■ Work instruction 1 ■
In the article below, which foundation organized the human rights curriculum contest?

Teachers create human rights lessons for
contest
RAISING AWARENESS: Organizers of the event hope that educating children about
farmers’ and women’s struggles will protect Taiwan’s democracy in the future
Loa Iok-sin
STAFF REPORTER
Monday, Sep 13, 2010, Page 3
Liao Che-chiang, a teacher at Mailiao Senior
High School in Yunlin County, holds up the plaque he was given along with
NT$50,000 after winning first place for his work on the farmers rights movement
in Taiwan in a competition organized by the Deng Liberty Foundation to promote
human rights education in elementary, junior and senior high schools.
PHOTO: CHANG CHIA-MING, TAIPEI TIMES
About 40 teachers who created human rights education curricula for a contest to
promote human rights content in schools were honored at a ceremony yesterday.
“Through my curriculum, I want students to realize how farmers have always been
the disadvantaged group and have always been exploited,” said Liao Che-chiang
(廖哲強), a teacher at Mailiao High School in Mailiao Township (麥寮), Yunlin Conty,
whose model won “the most recommended curriculum” award in the contest organized
by the Deng Liberty Foundation.
In his curriculum, students would be taught about the Erlin Incident of the
1920s and the ongoing campaign against a science park expansion project in
Changhua County’s Erlin Township (二林). They would also be taken on a trip to the
locations where these events happened, as part of efforts to link the
abstraction of human rights with actual, physical places.

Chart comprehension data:
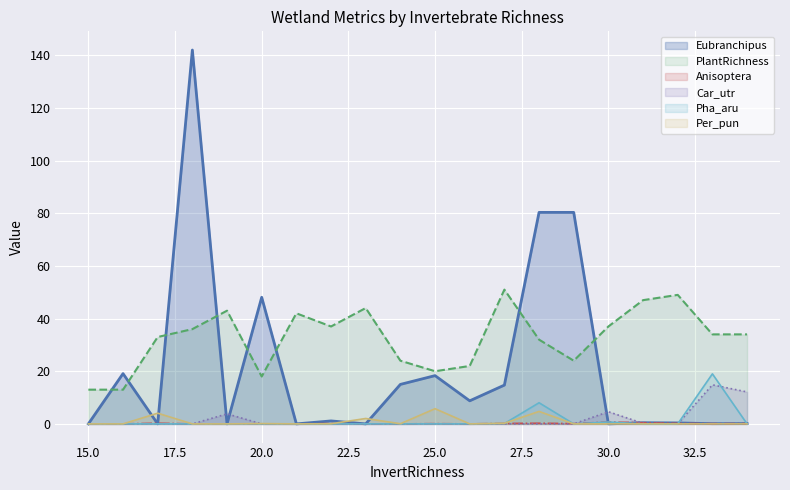

Reading left to right, what are all the values shown in this chart?

Eubranchipus: 15=0.0	16=19.1	17=0.0	18=142.0	19=0.0	20=48.1	21=0.0	22=1.1	23=0.0	24=15.0	25=18.3	26=8.8	27=14.7	28=80.3	29=80.3	30=0.0	31=0.4	32=0.4	33=0.1	34=0.1
PlantRichness: 15=13.0	16=13.0	17=33.0	18=36.0	19=43.0	20=18.0	21=42.0	22=37.0	23=44.0	24=24.0	25=20.0	26=22.0	27=51.0	28=32.0	29=24.0	30=37.0	31=47.0	32=49.0	33=34.0	34=34.0
Anisoptera: 15=0.0	16=0.0	17=0.2	18=0.0	19=0.0	20=0.0	21=0.0	22=0.1	23=0.0	24=0.0	25=0.1	26=0.0	27=0.2	28=0.2	29=0.1	30=0.7	31=0.4	32=0.2	33=0.1	34=0.1
Car_utr: 15=0.0	16=0.0	17=0.1	18=0.0	19=3.8	20=0.0	21=0.0	22=0.0	23=0.0	24=0.0	25=0.0	26=0.0	27=0.0	28=0.0	29=0.0	30=4.6	31=0.2	32=0.0	33=14.8	34=12.1
Pha_aru: 15=0.0	16=0.0	17=0.0	18=0.0	19=0.0	20=0.0	21=0.0	22=0.0	23=0.0	24=0.0	25=0.0	26=0.0	27=0.1	28=8.0	29=0.0	30=0.7	31=0.0	32=0.0	33=19.0	34=0.0
Per_pun: 15=0.0	16=0.0	17=4.1	18=0.0	19=0.0	20=0.1	21=0.0	22=0.0	23=2.0	24=0.1	25=5.8	26=0.0	27=0.2	28=4.7	29=0.0	30=0.0	31=0.0	32=0.0	33=0.0	34=0.0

■ Work instruction 2 ■
Please turn the lines of the chart comprehension entries above into a JSON list of strings, one string per line, with blank lines and the pictures left out.

■ Solution 1 ■
The Deng Liberty Foundation.

■ Solution 2 ■
[
  "Reading left to right, what are all the values shown in this chart?",
  "Eubranchipus: 15=0.0\t16=19.1\t17=0.0\t18=142.0\t19=0.0\t20=48.1\t21=0.0\t22=1.1\t23=0.0\t24=15.0\t25=18.3\t26=8.8\t27=14.7\t28=80.3\t29=80.3\t30=0.0\t31=0.4\t32=0.4\t33=0.1\t34=0.1",
  "PlantRichness: 15=13.0\t16=13.0\t17=33.0\t18=36.0\t19=43.0\t20=18.0\t21=42.0\t22=37.0\t23=44.0\t24=24.0\t25=20.0\t26=22.0\t27=51.0\t28=32.0\t29=24.0\t30=37.0\t31=47.0\t32=49.0\t33=34.0\t34=34.0",
  "Anisoptera: 15=0.0\t16=0.0\t17=0.2\t18=0.0\t19=0.0\t20=0.0\t21=0.0\t22=0.1\t23=0.0\t24=0.0\t25=0.1\t26=0.0\t27=0.2\t28=0.2\t29=0.1\t30=0.7\t31=0.4\t32=0.2\t33=0.1\t34=0.1",
  "Car_utr: 15=0.0\t16=0.0\t17=0.1\t18=0.0\t19=3.8\t20=0.0\t21=0.0\t22=0.0\t23=0.0\t24=0.0\t25=0.0\t26=0.0\t27=0.0\t28=0.0\t29=0.0\t30=4.6\t31=0.2\t32=0.0\t33=14.8\t34=12.1",
  "Pha_aru: 15=0.0\t16=0.0\t17=0.0\t18=0.0\t19=0.0\t20=0.0\t21=0.0\t22=0.0\t23=0.0\t24=0.0\t25=0.0\t26=0.0\t27=0.1\t28=8.0\t29=0.0\t30=0.7\t31=0.0\t32=0.0\t33=19.0\t34=0.0",
  "Per_pun: 15=0.0\t16=0.0\t17=4.1\t18=0.0\t19=0.0\t20=0.1\t21=0.0\t22=0.0\t23=2.0\t24=0.1\t25=5.8\t26=0.0\t27=0.2\t28=4.7\t29=0.0\t30=0.0\t31=0.0\t32=0.0\t33=0.0\t34=0.0"
]